# What is required:
The records below must be copied in full; omit the images.

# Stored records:
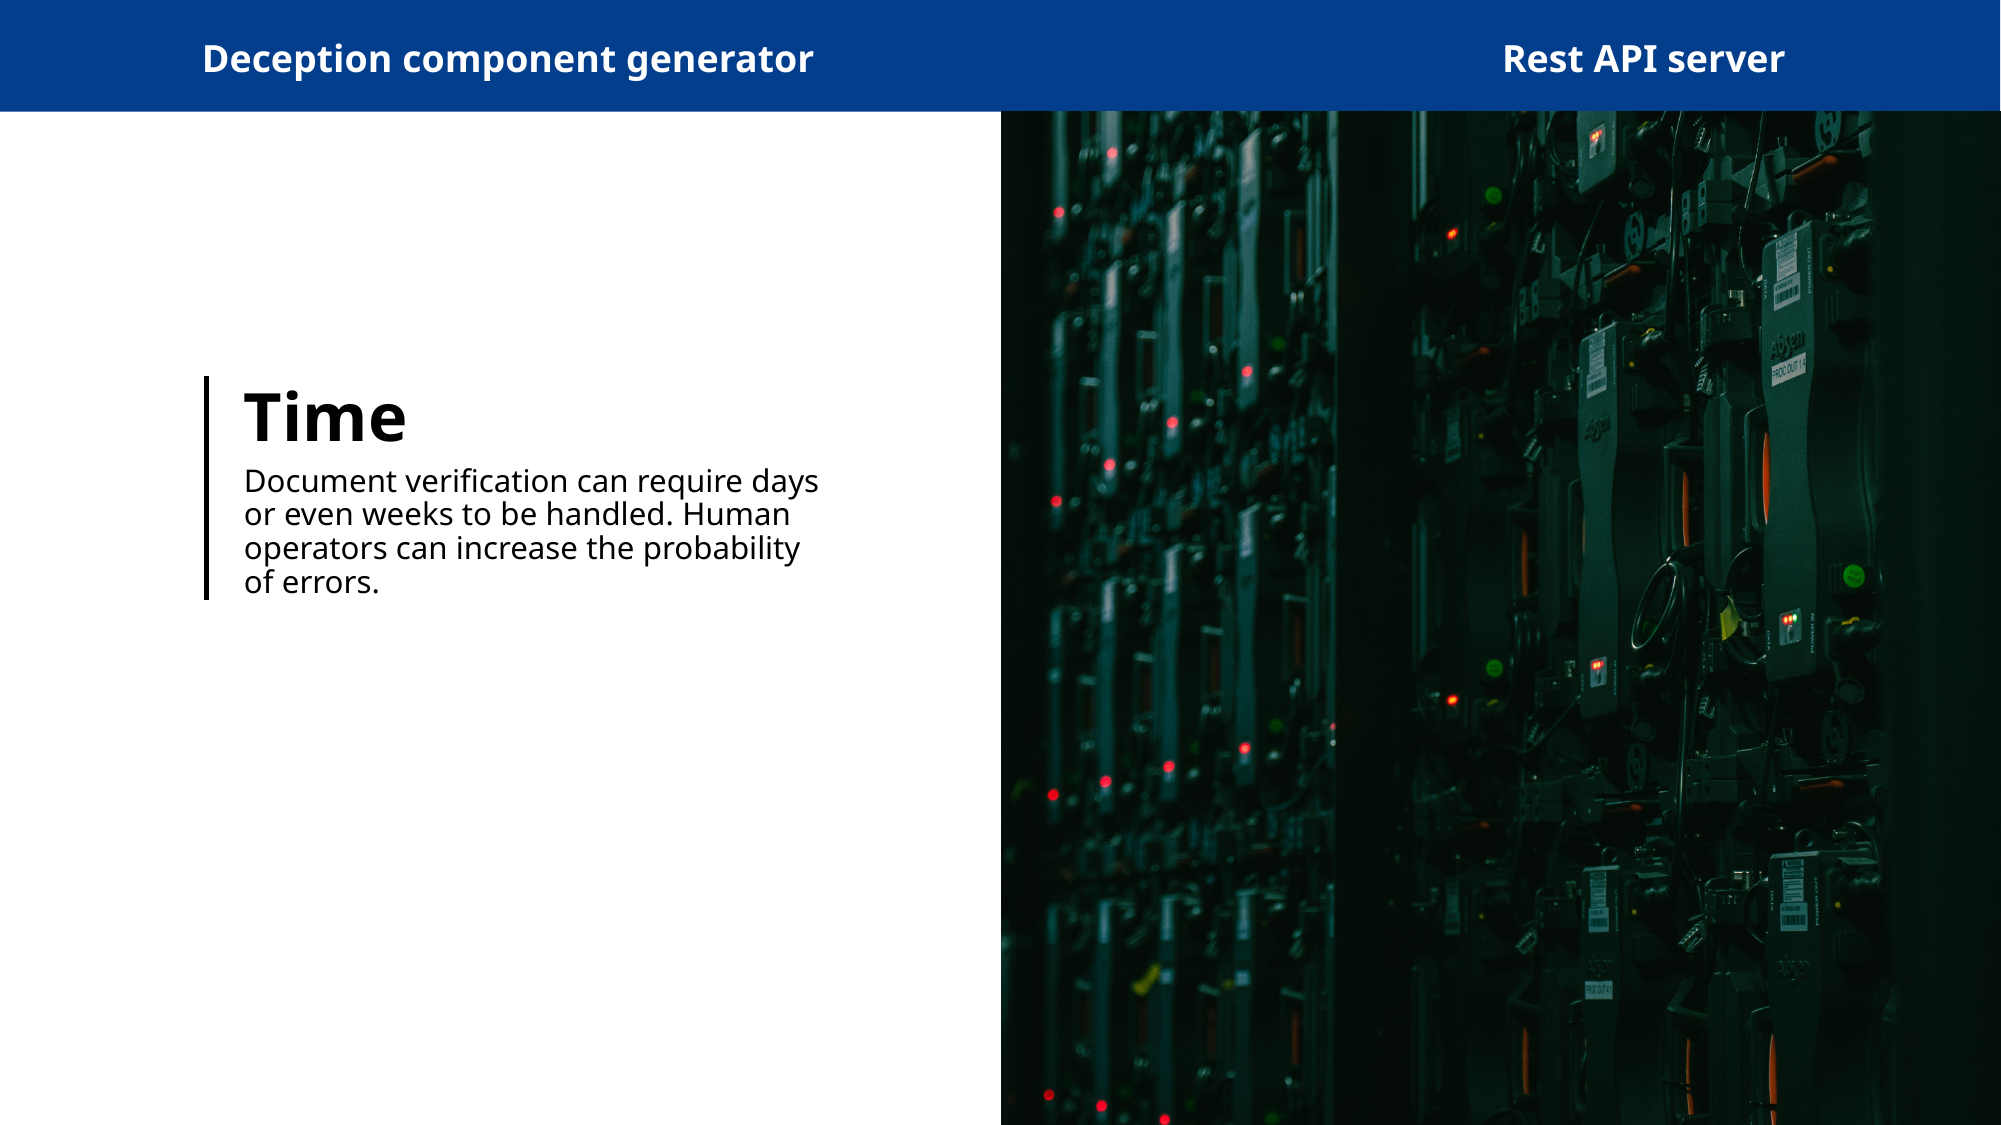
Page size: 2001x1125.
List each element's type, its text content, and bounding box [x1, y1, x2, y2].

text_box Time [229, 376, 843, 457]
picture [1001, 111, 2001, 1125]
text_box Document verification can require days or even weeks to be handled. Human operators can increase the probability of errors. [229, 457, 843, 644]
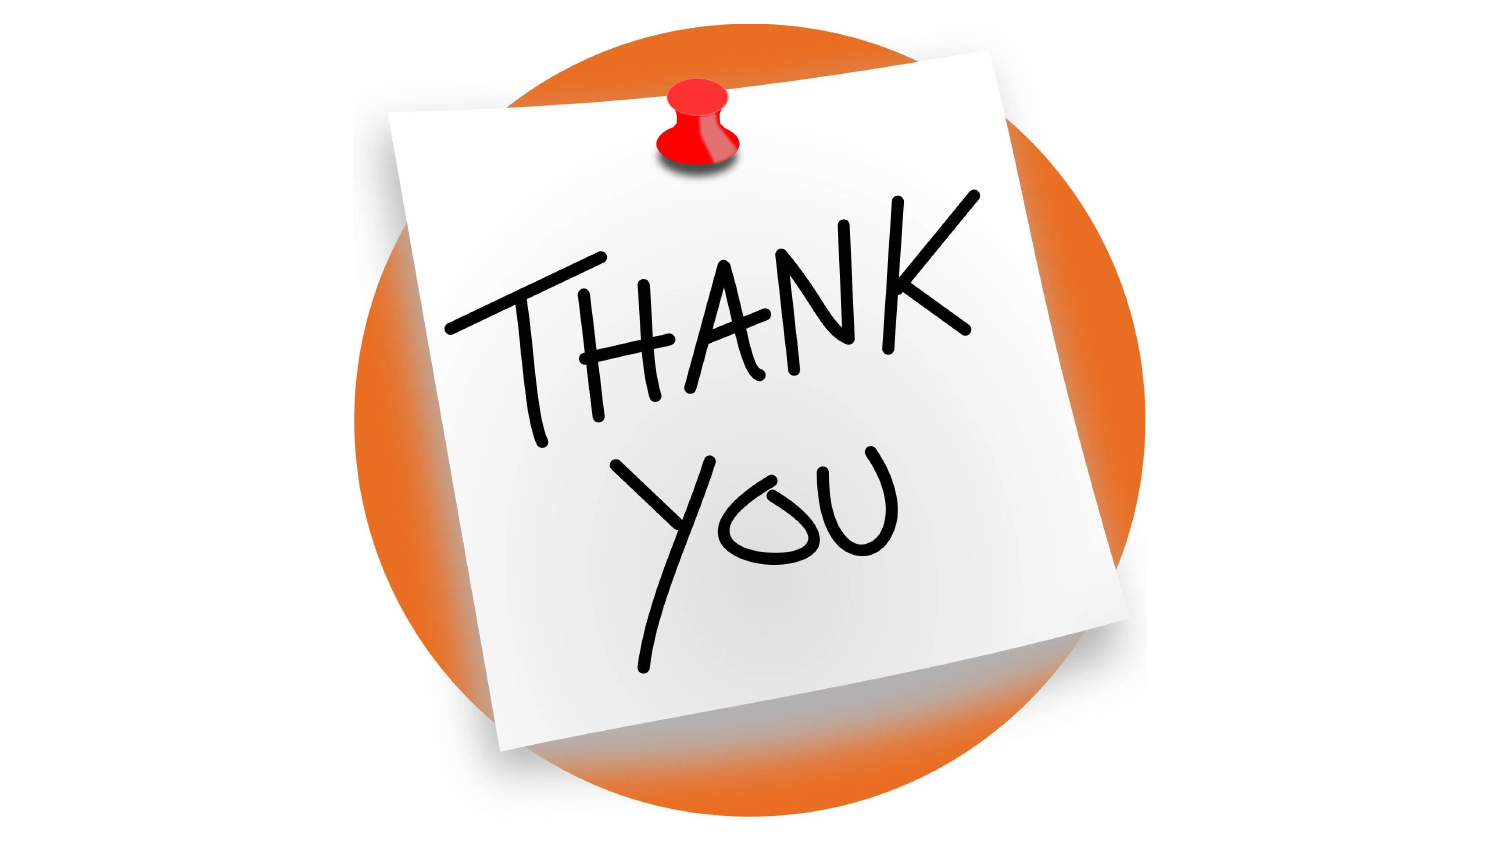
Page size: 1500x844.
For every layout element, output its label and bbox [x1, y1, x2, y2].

# Reply to the task:
Page size: 2001x1125.
List each element's type, its text content, and bounding box [x1, y1, x2, y2].

text_box Time [229, 376, 843, 457]
picture [1001, 111, 2001, 1125]
text_box Document verification can require days or even weeks to be handled. Human operators can increase the probability of errors. [229, 457, 843, 644]
Page size: 1500x844.
For every layout element, output its label and bbox [x1, y1, x2, y2].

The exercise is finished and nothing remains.